Aller au contenu principal

ADR-060 — STOA Token Compression (STC): Lossless Response Compression for LLM Agents

Status: Accepted Date: 2026-04-01 Author: Christophe (CAB Ingénierie) Council: S1 6.00/10 (Fix → adjusted), S2 7.25/10 (Fix) — Impact 68 (CRITICAL) Ticket: CAB-1936


Context

LLM token budgets are the #1 cost driver for AI agent users. Every tool call response passes through the gateway as JSON — a format designed for human readability, not token efficiency. JSON structural characters (", {, }, ,, :) consume tokens without carrying semantic value.

IBM's MCP Context Forge introduced "TOON" compression (3,500+ stars, Apache 2.0) — a proprietary lossless format that strips JSON punctuation to reduce token consumption. Benchmarks show 15-30% token reduction on typical tool responses.

STOA's gateway processes all MCP tool responses in the PostUpstream phase. Adding compression here means every federated tool call benefits automatically — no client code changes required (opt-in via content negotiation).

Competitive Landscape

GatewayToken CompressionApproach
IBM Context ForgeTOON (proprietary)Python plugin, lossless
STOA GatewaySTC (this ADR)Rust builtin plugin, lossless, opt-in
AgentGatewayNone
Kong / GraviteeNone (gzip only)Transport-level, not token-aware

Decision

Implement STOA Token Compression (STC) as a builtin gateway plugin using the existing Plugin SDK (CAB-1759). STC is:

  1. Lossless — roundtrip fidelity is 100% (encode → decode = identical JSON)
  2. Opt-in — activated only when client sends Accept-Encoding: stc
  3. Zero overhead when disabled — no processing when header is absent
  4. Independent of IBM — original Rust implementation, no code derived from TOON

STC Format Specification

Three compression techniques applied in order:

Technique 1: Unquoted Keys

Strip quotes from object keys that are valid identifiers (ASCII alphanumeric + underscore, not starting with digit).

// JSON
{"name": "foo", "api_version": "v2", "count": 42}

// STC
{name: "foo", api_version: "v2", count: 42}

Rule: Key is unquoted if it matches ^[a-zA-Z_][a-zA-Z0-9_]*$. Values are never unquoted (preserves type information).

Technique 2: Compact Arrays

Homogeneous arrays of primitives (all strings, all numbers, all bools) use bracket-count notation.

// JSON
{"tags": ["api", "gateway", "mcp"], "scores": [95, 87, 91]}

// STC
{tags[3]: "api","gateway","mcp", scores[3]: 95,87,91}

Rule: Array elements separated by , without spaces. Mixed-type arrays are not compacted. Nested arrays/objects inside arrays are not compacted.

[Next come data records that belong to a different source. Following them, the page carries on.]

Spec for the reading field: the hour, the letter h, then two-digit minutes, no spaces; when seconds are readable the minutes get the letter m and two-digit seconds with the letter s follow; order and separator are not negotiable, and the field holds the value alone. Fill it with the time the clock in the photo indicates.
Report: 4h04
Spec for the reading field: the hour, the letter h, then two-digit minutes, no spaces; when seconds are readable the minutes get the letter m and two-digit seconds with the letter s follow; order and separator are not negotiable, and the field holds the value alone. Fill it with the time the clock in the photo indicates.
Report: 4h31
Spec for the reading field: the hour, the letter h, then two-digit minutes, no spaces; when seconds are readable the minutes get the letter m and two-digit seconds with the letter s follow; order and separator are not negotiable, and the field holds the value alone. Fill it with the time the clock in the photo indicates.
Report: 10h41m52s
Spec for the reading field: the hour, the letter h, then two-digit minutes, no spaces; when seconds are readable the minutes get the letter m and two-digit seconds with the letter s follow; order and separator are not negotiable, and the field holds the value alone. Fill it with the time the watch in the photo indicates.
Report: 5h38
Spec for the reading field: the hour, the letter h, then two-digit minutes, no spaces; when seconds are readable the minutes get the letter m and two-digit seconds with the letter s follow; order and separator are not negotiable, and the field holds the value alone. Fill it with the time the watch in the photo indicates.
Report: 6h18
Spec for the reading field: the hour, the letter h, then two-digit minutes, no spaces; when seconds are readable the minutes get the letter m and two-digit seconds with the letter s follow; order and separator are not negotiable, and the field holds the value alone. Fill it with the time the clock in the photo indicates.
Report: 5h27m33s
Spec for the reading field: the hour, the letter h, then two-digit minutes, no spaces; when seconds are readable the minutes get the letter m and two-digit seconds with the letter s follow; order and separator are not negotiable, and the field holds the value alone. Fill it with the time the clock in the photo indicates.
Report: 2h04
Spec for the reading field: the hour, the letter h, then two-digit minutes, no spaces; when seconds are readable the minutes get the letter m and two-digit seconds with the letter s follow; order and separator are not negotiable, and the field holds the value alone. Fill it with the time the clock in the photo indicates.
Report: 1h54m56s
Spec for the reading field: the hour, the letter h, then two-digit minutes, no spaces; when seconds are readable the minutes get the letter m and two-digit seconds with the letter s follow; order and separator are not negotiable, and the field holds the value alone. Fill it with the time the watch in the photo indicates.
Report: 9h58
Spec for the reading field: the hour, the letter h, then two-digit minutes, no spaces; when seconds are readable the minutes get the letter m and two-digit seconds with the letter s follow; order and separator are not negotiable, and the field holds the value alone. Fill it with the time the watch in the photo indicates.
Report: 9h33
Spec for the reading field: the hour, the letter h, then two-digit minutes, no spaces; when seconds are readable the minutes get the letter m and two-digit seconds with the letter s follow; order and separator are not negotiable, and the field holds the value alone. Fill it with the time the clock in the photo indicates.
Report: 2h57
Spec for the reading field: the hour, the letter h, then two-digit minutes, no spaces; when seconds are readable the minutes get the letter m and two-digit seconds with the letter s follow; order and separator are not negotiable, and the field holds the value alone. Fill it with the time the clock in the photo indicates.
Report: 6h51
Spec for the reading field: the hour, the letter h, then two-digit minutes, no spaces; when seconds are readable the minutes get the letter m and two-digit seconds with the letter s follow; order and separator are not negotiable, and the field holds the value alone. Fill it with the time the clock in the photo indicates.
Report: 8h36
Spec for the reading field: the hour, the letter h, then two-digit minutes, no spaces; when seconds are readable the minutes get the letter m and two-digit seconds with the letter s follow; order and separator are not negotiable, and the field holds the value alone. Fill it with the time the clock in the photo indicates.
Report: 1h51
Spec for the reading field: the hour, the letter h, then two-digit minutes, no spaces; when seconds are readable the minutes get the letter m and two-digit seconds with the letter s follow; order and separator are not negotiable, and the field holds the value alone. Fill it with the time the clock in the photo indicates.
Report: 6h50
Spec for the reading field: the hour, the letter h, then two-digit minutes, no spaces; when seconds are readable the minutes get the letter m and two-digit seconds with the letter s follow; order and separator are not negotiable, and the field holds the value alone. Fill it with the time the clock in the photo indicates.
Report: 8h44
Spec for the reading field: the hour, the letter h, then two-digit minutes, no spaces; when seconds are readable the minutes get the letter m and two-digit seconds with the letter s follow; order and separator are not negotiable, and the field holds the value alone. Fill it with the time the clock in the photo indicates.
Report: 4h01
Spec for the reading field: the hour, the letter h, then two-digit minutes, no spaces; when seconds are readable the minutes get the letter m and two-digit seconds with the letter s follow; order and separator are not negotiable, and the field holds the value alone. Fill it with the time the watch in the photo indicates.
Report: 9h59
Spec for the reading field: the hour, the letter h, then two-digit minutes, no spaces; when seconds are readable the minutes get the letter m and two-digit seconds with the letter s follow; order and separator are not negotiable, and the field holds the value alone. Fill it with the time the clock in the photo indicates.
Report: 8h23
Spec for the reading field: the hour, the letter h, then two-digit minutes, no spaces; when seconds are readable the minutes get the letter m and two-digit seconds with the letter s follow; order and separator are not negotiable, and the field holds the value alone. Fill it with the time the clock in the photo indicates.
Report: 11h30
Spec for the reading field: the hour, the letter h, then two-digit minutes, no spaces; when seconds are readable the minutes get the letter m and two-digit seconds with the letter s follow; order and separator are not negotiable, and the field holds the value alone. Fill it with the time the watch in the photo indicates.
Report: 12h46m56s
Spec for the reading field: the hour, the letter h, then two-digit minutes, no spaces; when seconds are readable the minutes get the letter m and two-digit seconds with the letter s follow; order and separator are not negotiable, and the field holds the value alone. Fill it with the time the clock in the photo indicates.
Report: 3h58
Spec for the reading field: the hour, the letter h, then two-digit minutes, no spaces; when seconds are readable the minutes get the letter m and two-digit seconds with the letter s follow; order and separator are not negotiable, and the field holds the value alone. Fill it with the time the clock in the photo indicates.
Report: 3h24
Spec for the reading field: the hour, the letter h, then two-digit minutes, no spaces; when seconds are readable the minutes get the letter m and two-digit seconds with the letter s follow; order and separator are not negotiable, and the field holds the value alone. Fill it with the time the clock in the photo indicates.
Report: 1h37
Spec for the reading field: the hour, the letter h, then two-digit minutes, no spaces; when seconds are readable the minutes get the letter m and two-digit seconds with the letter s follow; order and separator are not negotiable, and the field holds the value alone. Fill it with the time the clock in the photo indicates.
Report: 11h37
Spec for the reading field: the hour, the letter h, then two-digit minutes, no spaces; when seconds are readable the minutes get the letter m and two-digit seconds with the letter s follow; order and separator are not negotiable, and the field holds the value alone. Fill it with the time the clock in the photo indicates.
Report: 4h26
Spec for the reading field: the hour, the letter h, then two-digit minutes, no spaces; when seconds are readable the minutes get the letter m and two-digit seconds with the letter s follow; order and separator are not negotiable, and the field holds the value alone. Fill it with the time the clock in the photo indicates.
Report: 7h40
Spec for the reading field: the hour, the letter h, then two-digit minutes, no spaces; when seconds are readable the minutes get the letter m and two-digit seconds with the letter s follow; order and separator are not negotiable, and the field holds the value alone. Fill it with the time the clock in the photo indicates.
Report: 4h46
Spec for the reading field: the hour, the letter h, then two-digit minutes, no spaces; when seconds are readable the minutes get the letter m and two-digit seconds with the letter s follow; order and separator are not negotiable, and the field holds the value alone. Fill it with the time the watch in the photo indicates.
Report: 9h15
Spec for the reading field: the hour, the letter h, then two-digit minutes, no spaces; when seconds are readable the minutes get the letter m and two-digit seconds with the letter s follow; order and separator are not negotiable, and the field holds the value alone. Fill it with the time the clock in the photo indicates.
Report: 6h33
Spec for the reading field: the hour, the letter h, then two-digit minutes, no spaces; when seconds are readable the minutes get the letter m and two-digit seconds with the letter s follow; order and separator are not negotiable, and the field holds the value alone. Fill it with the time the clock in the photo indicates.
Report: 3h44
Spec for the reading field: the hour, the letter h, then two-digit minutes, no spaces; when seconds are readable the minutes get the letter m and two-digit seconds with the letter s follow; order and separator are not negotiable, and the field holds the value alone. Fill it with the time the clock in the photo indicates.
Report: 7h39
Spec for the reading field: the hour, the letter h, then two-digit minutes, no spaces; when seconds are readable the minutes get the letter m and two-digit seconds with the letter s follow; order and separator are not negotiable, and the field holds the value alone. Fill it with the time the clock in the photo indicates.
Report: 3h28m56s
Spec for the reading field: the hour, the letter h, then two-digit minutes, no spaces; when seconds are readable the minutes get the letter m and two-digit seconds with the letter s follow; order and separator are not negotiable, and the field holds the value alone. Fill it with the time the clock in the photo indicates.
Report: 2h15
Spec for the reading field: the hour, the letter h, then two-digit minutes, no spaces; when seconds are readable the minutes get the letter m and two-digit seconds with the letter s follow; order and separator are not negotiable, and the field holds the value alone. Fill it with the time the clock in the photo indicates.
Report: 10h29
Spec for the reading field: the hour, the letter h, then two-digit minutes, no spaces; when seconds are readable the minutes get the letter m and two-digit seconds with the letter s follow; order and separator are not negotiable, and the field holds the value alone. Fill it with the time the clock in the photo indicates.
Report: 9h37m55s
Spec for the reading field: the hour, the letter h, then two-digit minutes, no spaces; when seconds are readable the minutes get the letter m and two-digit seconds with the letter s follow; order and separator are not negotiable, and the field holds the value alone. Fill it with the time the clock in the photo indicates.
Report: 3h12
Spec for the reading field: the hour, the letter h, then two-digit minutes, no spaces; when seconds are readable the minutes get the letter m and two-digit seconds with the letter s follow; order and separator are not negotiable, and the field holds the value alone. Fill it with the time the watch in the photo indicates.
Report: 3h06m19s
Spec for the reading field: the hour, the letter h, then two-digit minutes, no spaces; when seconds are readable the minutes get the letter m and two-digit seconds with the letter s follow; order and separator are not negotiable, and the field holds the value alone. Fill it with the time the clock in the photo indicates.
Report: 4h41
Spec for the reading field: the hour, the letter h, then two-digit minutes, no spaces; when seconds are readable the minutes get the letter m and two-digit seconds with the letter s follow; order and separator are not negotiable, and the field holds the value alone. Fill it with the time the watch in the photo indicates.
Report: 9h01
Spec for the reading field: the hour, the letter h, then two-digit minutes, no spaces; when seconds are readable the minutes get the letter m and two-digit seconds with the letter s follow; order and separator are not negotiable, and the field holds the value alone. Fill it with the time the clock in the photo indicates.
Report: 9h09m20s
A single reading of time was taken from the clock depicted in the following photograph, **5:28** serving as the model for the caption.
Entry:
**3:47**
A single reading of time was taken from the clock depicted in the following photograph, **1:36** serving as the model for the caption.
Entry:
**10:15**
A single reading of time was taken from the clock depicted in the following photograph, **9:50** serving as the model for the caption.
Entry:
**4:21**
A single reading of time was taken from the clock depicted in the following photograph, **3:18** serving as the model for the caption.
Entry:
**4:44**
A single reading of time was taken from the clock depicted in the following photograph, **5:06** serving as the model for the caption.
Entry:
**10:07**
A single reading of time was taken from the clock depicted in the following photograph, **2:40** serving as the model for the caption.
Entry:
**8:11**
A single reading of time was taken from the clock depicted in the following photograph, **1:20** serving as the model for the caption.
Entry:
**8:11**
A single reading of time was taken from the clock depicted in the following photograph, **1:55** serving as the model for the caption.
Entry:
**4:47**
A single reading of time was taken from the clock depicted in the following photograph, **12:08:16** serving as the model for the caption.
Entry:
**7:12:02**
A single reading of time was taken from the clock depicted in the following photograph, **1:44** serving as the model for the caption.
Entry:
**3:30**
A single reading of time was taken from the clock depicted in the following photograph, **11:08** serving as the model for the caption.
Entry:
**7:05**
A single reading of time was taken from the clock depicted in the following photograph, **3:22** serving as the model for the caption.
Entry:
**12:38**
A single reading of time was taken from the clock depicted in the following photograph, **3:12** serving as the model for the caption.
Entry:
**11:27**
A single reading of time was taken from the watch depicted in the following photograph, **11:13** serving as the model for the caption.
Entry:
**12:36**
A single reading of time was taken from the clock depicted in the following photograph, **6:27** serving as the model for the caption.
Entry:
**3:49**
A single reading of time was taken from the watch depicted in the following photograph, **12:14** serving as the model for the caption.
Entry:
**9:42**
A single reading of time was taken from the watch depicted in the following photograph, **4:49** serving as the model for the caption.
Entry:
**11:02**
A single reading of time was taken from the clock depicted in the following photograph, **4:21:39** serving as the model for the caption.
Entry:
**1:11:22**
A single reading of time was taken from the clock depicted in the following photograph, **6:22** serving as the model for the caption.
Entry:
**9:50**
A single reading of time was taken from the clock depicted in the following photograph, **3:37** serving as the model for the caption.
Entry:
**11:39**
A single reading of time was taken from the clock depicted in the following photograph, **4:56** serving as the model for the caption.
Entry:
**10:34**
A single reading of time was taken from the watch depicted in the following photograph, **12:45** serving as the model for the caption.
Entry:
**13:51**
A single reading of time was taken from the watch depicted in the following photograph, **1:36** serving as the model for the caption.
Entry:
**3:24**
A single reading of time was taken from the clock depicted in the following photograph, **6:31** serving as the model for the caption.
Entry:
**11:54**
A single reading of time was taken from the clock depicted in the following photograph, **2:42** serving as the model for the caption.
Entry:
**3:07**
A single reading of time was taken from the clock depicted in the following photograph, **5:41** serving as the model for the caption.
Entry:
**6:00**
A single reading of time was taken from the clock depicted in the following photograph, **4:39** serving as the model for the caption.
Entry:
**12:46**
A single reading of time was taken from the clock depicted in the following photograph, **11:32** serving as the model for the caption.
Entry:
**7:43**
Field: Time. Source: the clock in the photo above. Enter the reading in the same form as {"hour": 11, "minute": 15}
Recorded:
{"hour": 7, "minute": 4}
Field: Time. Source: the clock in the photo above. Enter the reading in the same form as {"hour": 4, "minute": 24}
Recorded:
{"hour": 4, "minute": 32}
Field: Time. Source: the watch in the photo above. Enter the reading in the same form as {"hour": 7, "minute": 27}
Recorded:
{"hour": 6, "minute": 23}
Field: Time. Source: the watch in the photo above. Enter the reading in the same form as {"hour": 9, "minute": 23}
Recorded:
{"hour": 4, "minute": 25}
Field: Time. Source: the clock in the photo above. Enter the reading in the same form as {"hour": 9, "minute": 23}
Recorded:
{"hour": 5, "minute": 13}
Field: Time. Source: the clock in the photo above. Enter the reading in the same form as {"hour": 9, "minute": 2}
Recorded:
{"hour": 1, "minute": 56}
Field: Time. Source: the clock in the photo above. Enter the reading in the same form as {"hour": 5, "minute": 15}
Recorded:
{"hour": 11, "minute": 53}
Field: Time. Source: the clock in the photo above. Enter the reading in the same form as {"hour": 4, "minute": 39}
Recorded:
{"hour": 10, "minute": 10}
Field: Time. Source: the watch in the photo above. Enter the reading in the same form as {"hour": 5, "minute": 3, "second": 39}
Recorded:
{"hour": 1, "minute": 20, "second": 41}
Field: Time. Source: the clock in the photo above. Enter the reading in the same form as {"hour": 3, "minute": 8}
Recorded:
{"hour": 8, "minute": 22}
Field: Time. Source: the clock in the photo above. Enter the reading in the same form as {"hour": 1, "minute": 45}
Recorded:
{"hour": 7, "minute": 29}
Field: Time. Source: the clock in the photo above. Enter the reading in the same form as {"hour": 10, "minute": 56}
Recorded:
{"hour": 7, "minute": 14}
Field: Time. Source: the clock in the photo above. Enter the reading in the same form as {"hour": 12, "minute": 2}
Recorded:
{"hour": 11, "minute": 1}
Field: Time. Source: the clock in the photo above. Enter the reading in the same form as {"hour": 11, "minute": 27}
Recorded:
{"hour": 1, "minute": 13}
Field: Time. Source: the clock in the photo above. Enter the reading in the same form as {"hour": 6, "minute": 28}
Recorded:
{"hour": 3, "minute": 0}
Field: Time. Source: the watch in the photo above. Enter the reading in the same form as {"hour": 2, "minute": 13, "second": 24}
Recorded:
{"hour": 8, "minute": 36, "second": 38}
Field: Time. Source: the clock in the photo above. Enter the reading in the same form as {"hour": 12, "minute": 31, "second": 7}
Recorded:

Technique 3: Columnar Objects

Arrays of homogeneous objects (same keys in same order) use columnar notation.

// JSON
[{"id": 1, "name": "users", "method": "GET"}, {"id": 2, "name": "orders", "method": "POST"}]

// STC
[2]{id,name,method}: 1,"users","GET" / 2,"orders","POST"

Rule: [count]{key1,key2,...}: row1_val1,row1_val2,... / row2_val1,row2_val2,.... All objects must have identical key sets. Row separator is /. Only applied to arrays of flat objects (no nested objects/arrays in values).

Content Negotiation Protocol

Client → Gateway:
Accept-Encoding: stc

Gateway → Client (if STC plugin enabled):
Content-Encoding: stc
Content-Type: application/stc+json
X-STC-Ratio: 0.73 (compression ratio: compressed/original)
X-STC-Version: 1

Gateway → Client (if STC plugin disabled or not installed):
Content-Type: application/json (unchanged, no STC headers)

Clients that don't send Accept-Encoding: stc receive standard JSON — full backward compatibility.

Plugin SDK Extension Required

The current PluginContext (CAB-1759) exposes response_headers and response_status but not the response body. STC requires body access in the PostUpstream phase.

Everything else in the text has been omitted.